EXERCISE INPUTS:
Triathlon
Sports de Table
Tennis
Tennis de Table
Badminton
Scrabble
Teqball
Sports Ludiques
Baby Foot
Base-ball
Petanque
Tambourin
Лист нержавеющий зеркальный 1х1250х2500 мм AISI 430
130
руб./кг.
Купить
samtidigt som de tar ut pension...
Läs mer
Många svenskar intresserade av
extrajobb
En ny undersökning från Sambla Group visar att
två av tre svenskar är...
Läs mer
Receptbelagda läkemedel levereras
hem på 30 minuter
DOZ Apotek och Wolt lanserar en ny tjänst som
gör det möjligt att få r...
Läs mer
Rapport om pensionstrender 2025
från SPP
==
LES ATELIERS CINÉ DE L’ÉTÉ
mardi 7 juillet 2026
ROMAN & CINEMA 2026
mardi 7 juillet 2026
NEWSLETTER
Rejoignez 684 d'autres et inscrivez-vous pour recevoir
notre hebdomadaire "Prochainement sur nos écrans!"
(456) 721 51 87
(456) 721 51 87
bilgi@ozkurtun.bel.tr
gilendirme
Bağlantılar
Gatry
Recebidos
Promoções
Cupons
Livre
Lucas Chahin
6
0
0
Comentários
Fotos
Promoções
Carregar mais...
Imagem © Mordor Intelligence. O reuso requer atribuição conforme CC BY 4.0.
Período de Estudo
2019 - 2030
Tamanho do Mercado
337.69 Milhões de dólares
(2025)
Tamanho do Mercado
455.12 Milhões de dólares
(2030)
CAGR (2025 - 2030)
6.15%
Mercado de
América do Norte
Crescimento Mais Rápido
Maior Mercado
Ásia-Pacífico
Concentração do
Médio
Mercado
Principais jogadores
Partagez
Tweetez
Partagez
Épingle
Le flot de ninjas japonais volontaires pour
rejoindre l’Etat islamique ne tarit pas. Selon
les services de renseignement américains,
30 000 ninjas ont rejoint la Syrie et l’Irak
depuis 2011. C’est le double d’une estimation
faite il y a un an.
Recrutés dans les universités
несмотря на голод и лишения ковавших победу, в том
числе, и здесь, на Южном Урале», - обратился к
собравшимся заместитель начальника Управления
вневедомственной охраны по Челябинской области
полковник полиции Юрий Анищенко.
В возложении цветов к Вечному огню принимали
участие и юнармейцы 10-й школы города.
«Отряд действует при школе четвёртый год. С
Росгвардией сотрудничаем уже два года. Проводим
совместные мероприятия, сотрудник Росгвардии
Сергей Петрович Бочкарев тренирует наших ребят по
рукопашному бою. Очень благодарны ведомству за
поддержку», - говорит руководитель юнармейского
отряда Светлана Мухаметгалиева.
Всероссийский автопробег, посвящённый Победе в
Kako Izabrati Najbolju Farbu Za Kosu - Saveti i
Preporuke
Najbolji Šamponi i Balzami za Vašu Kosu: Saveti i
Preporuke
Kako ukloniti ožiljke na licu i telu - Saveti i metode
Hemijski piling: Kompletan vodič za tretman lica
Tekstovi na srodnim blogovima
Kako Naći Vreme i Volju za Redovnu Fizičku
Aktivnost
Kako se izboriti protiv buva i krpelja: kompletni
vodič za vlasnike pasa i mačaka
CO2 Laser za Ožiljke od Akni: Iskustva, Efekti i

WHAT YOU HAVE TO DO: Please copy the lines in the records above between the one holding "Kako ukloniti ožiljke" and the one holding "CO2 Laser za", inclusive, exactly and with no other line.

ANSWER TO THIS PROBLEM:
Kako ukloniti ožiljke na licu i telu - Saveti i metode
Hemijski piling: Kompletan vodič za tretman lica
Tekstovi na srodnim blogovima
Kako Naći Vreme i Volju za Redovnu Fizičku
Aktivnost
Kako se izboriti protiv buva i krpelja: kompletni
vodič za vlasnike pasa i mačaka
CO2 Laser za Ožiljke od Akni: Iskustva, Efekti i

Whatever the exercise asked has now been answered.